Thursday, August 5, 2010

Lectionary Notes

Some Notes for Proper 19 in Year C
Sunday, 8 August 2010
Eleventh Sunday after Pentecost

After vacation and moving into a new apartment it is rather nice to be back to the old routine, of which studying the readings for the Sunday eucharist is an important part.
First Reading: Isaiah 1.1, 10-20
Isaiah 1.1-31 forms an introductory collection of oracles from various times in Isaiah’s ministry intended to be sort of prologue to the rest of the book, presenting a summary of its most important teachings. The actual beginning of Isaiah’s ministry comes with his call, at the beginning of Chapter 6
The Inscription (1:1) identifies the prophet whose oracles follow and dates his ministry, from the year of Uzziah’s death (742 BC) to the reign of Hezekiah (715-687 BC). It acts as a title to the book.
In vv 2-9, which are not read, the Lord complains to heaven and earth about Israel, which he descirbes as rebellious and senseless children (2-3: note how v. 3 has influenced the Christmas story). vv.4-9: although the land of Judah has been ravaged by the Assyrians, the people take no heed or warning; though their sins have been comparable to those of the Cities of the Plain (Gen 18.16-19.28), they have received the chastisement of children. As everyone tends to, they imagine they’ve ‘got off”.
A new section (10-17) begins by referring back to Sodom and Gomorrah. Like a teacher of Wisdom, the prophet calls the people to attend to instruction. Note the irony: in the LORD. 9 the people declare that because God has left survivors they are not like Sodom and Gomorrah; now the LORD says, You are Sodom and Gomorrah. In verse 10 teaching renders the Hebrew torah. This literally means ‘law’, but here which is to be taken in the wisdom sense of generalized instruction. The LORD declares that he will accept no worship, no sacrifice, no prayer that is offered without justice [15].

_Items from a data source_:
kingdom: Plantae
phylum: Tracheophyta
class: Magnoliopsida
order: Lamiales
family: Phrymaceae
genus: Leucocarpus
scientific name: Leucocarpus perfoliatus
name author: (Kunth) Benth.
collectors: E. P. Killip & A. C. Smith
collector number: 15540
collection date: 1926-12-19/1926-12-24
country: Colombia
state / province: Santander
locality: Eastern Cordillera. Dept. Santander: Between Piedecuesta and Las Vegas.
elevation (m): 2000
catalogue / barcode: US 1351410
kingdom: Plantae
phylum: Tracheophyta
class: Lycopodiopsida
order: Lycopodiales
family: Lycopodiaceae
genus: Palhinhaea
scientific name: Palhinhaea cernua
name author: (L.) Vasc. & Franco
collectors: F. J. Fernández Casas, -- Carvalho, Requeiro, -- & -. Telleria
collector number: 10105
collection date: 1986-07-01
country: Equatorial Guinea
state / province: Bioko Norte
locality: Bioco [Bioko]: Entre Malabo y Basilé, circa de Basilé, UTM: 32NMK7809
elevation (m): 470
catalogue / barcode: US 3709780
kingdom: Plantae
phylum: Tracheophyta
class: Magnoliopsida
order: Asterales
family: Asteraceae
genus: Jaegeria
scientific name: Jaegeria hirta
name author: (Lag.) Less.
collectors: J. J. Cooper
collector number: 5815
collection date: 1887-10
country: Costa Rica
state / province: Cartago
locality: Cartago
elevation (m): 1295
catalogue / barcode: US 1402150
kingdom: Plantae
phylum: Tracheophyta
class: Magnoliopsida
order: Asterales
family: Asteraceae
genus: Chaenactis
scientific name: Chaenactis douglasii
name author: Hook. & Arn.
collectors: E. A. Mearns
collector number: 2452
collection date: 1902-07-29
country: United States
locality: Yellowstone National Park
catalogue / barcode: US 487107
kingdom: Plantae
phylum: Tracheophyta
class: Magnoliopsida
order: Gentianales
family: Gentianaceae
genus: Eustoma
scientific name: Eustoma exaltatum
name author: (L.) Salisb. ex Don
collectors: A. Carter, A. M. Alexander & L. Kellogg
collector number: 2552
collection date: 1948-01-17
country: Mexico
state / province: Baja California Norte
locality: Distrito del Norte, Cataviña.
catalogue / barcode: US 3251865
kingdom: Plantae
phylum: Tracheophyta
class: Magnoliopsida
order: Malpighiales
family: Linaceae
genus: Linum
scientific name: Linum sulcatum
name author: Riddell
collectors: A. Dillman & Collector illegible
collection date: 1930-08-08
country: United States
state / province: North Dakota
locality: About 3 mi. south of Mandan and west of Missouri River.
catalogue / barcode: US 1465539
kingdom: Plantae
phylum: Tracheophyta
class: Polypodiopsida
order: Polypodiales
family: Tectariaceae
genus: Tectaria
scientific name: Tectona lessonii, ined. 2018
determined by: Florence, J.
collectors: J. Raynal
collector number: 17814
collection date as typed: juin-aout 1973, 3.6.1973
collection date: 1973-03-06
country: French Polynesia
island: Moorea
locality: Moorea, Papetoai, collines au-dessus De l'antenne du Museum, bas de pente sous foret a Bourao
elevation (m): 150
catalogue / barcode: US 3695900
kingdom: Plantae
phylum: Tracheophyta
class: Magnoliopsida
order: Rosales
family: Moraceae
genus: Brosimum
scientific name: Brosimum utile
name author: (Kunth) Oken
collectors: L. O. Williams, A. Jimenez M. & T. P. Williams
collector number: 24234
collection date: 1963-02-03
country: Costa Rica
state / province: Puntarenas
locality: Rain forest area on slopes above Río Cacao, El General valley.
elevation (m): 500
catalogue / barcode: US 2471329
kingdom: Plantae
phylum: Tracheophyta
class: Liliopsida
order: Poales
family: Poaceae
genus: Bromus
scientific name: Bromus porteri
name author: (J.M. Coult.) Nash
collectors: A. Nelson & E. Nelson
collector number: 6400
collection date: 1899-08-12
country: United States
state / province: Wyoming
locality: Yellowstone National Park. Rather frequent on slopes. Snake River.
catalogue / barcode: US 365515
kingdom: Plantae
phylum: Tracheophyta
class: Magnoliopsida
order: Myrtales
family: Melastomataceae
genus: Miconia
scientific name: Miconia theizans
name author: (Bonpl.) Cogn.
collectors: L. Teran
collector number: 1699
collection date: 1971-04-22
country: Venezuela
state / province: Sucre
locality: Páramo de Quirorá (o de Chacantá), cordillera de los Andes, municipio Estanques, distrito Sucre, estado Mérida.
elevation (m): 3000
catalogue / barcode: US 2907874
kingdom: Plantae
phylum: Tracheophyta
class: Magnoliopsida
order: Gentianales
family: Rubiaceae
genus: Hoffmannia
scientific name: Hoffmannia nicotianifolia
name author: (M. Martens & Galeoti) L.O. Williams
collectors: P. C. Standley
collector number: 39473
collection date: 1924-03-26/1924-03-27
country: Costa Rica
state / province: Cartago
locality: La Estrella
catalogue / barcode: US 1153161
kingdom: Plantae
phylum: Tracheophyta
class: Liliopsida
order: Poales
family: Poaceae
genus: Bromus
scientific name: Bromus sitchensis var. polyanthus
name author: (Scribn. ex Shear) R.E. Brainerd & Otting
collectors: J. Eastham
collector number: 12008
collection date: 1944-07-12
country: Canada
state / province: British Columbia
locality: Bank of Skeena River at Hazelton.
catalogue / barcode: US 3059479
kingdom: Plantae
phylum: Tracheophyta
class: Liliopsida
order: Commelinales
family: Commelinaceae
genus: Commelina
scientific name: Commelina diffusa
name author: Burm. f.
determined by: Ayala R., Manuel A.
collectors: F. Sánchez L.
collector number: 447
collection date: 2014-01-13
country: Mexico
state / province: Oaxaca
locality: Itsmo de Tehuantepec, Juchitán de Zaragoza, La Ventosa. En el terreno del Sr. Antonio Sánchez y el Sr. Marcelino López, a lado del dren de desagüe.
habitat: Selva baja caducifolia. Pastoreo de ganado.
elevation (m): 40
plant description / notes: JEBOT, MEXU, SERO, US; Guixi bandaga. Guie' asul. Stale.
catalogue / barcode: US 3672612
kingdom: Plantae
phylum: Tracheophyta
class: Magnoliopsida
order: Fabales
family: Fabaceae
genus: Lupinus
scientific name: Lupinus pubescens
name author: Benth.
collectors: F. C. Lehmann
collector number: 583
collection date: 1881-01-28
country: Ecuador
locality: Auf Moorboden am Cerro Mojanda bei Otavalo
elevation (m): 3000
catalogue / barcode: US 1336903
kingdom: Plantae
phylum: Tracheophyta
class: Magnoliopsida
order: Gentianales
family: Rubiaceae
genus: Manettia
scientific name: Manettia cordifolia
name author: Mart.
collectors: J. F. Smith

_STATED PROBLEM 1_:
Answer these questions about the lectionary notes, one per line:
(a) Which passage is listed as the First Reading?
(b) What years does the notes give for the reign of Hezekiah?
(c) What Hebrew word does "teaching" render in verse 10?
_STATED PROBLEM 2_: Render the records as a Markdown table with the columns Row and Record line, starting at the line containing "collection date: 1902-07-29" and ending at the line containing "class: Polypodiopsida". Number each row and leave out any blank lines.

_WRITTEN ANSWER 1_:
(a) Isaiah 1.1, 10-20
(b) 715-687 BC
(c) Torah

_WRITTEN ANSWER 2_:
| Row | Record line |
|---|---|
| 1 | collection date: 1902-07-29 |
| 2 | country: United States |
| 3 | locality: Yellowstone National Park |
| 4 | catalogue / barcode: US 487107 |
| 5 | kingdom: Plantae |
| 6 | phylum: Tracheophyta |
| 7 | class: Magnoliopsida |
| 8 | order: Gentianales |
| 9 | family: Gentianaceae |
| 10 | genus: Eustoma |
| 11 | scientific name: Eustoma exaltatum |
| 12 | name author: (L.) Salisb. ex Don |
| 13 | collectors: A. Carter, A. M. Alexander & L. Kellogg |
| 14 | collector number: 2552 |
| 15 | collection date: 1948-01-17 |
| 16 | country: Mexico |
| 17 | state / province: Baja California Norte |
| 18 | locality: Distrito del Norte, Cataviña. |
| 19 | catalogue / barcode: US 3251865 |
| 20 | kingdom: Plantae |
| 21 | phylum: Tracheophyta |
| 22 | class: Magnoliopsida |
| 23 | order: Malpighiales |
| 24 | family: Linaceae |
| 25 | genus: Linum |
| 26 | scientific name: Linum sulcatum |
| 27 | name author: Riddell |
| 28 | collectors: A. Dillman & Collector illegible |
| 29 | collection date: 1930-08-08 |
| 30 | country: United States |
| 31 | state / province: North Dakota |
| 32 | locality: About 3 mi. south of Mandan and west of Missouri River. |
| 33 | catalogue / barcode: US 1465539 |
| 34 | kingdom: Plantae |
| 35 | phylum: Tracheophyta |
| 36 | class: Polypodiopsida |